Now here is where we parted ways. The kids wanted to do the maze; I find mazes more annoying than challenging. The kids went to the maze, and loved it...

...while I went by myself on the Garden Tour and took NINE BILLION PHOTOS OF FLOWERS AND PLANTS. Forgive me for my excess; perhaps my fellow Seattle pals will enjoy a jolt of color (I hear it's like 44 degrees and raining there, what a SHOCK). You can use them as screensavers or drink coasters! Here we go.

After my nature frenzy, I met up with the Maze Monkeys. A peacock tried to get in the maze. Silly peacocks!

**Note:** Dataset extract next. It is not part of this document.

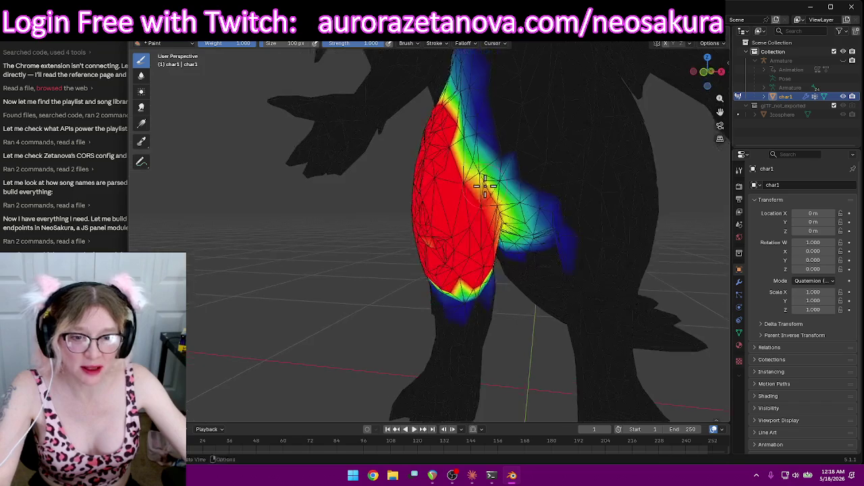
mouse_move(433, 177)
middle_down()
mouse_move(525, 178)
mouse_move(524, 163)
middle_up()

We were thirsty and hungry so got some noms at the Plantation Grill. I got a pineapple chili dog which was DAMN TASTY THANK YOU, and an even-more-tasty thing, the Dole Whip. Oh mah gawd, this concoction was the closest thing I've had to good ol' Wisconsin frozen custard: smoooooth and rich. I could eat several every day. It's good I don't live here.

After that, we did the final thing, a trip to the gift shop, where MissEight and I bought a couple of t-shirts, some bracelets, a book, and some locally-made soaps. We left full of food and knowledge, with a pocketbook only a little emptier, and called it a day.